Des amabilités à rapprocher des propos tenus fin janvier par le chef de la diplomatie britannique, David Lammy, qui avait loué la "grâce incroyable" de l'Américain, jugé "très drôle, très, très, très amical, très chaleureux" lors d'un dîner. Le même qu'il avait qualifié dans le passé de "sociopathe aux sympathies néo-nazies".

Elogieux et pacifiques, les Britanniques espèrent ainsi rester "hors de la ligne de mire de Trump sur les droits de douane et toute autre forme de politique étrangère américaine agressive", estime Michael Plouffe, professeur d'économie politique à l'université UCL de Londres.

"Pas de réaction impulsive"

"Le Royaume-Uni, comme d'habitude, essaie d'avoir le beurre et l'argent du beurre" en évitant "les pires excès de Trump" tout "en poursuivant son rapprochement avec l'UE", renchérit Jonathan Portes, économiste au King's
College de Londres.
L'Union européenne reste d'un côté le premier partenaire commercial du Royaume-Uni. Mais de l'autre, Londres espère échapper à la guerre commerciale et continue même de rêver depuis le Brexit d'un grand accord de libre-échange avec les Etats-Unis, que le Premier ministre Keir Starmer a récemment appelé
de ses voeux.

Et face au péril Trump, ses intimidations commerciales quasi-quotidiennes, ses déclarations diplomatiques déroutantes, le Britannique a ces derniers jours fait pencher la balance vers Washington.

Pas question, ainsi, de se joindre aux "contre-mesures fermes" promises mardi par l'UE en riposte aux droits de douane de 25% sur l'acier et l'aluminium de Donald Trump à partir du 12 mars: flegmatique, le Royaume-Uni préfère "travailler" sur ces taxes avec les Etats-Unis. "Ce dont l'industrie britannique a besoin (...) ce n'est pas d'une réaction impulsive, mais d'un sens froid et lucide de l'intérêt national du

Royaume-Uni, fondé sur une évaluation complète de toutes les implications des actions des États-Unis", a sèchement expliqué Douglas Alexander, le secrétaire d'Etat britannique chargé du Commerce.

"Le forcer à choisir"

Londres a également choisi la voie américaine en matière d'intelligence artificielle, en refusant mardi, comme les Etats-Unis, de signer la déclaration finale du sommet sur l'IA. "Nous n'adhérons qu'à des initiatives qui sont dans l'intérêt national", a justifié un porte-parole du Premier ministre.
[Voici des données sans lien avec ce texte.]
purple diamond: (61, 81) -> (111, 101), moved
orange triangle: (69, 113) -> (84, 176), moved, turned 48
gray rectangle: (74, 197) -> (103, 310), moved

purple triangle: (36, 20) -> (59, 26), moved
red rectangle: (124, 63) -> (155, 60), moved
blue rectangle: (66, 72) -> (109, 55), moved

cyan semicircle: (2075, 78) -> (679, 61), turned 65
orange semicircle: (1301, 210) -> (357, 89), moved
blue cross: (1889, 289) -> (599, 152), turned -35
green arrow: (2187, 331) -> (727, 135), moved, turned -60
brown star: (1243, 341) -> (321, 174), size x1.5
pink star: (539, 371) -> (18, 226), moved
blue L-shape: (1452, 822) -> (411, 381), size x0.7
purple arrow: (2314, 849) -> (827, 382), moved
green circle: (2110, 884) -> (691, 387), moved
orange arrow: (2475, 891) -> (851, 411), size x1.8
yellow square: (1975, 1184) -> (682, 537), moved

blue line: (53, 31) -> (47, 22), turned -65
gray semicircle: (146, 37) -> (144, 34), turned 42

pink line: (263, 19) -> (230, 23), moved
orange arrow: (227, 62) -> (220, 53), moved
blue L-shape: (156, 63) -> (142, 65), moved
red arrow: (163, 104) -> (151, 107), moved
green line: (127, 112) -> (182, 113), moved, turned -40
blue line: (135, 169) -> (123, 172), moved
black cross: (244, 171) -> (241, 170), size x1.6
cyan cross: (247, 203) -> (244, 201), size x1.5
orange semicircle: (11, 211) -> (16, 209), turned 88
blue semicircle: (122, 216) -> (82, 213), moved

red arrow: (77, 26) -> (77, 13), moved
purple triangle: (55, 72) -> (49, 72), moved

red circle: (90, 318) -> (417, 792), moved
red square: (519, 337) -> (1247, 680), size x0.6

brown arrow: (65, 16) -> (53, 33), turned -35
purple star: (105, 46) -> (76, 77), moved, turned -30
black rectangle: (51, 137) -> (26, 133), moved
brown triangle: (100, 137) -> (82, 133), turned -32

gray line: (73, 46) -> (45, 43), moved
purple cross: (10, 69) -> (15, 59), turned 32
Cette approche "prudente" sur l'IA vis-à-vis de Washington "est assez étroitement alignée avec l'agenda intérieur de Starmer", qui a promis en janvier de faire de son pays un "leader mondial" de de cette technologie en laissant les entreprises tester leurs innovations avant toute régulation, relève Michael Plouffe.

Dans ces conditions, "éviter l'antagonisme avec l'État qui abrite trois des principaux fournisseurs d'IA semble logique", ajoute-t-il. "Cela pourrait bien susciter des faveurs auprès de Trump", au moment où les géants américains du numérique, devenus proches alliés du dirigeant, entendent faire plier l'UE en
matière de régulation.

La stratégie britannique peut-elle fonctionner ? "Cela dépend du niveau de confrontation de Trump avec l'UE et s'il essaye de pousser le Royaume-Uni à se détourner de l'UE en le forçant à choisir", répond Jonathan Portes. Mais "personne, y compris lui, ne sait ce qu'il va faire".

Le président américain affirme pour l'instant qu'il "aime beaucoup" Keir Starmer, jugeant "qu'il a fait du très bon travail jusqu'à présent".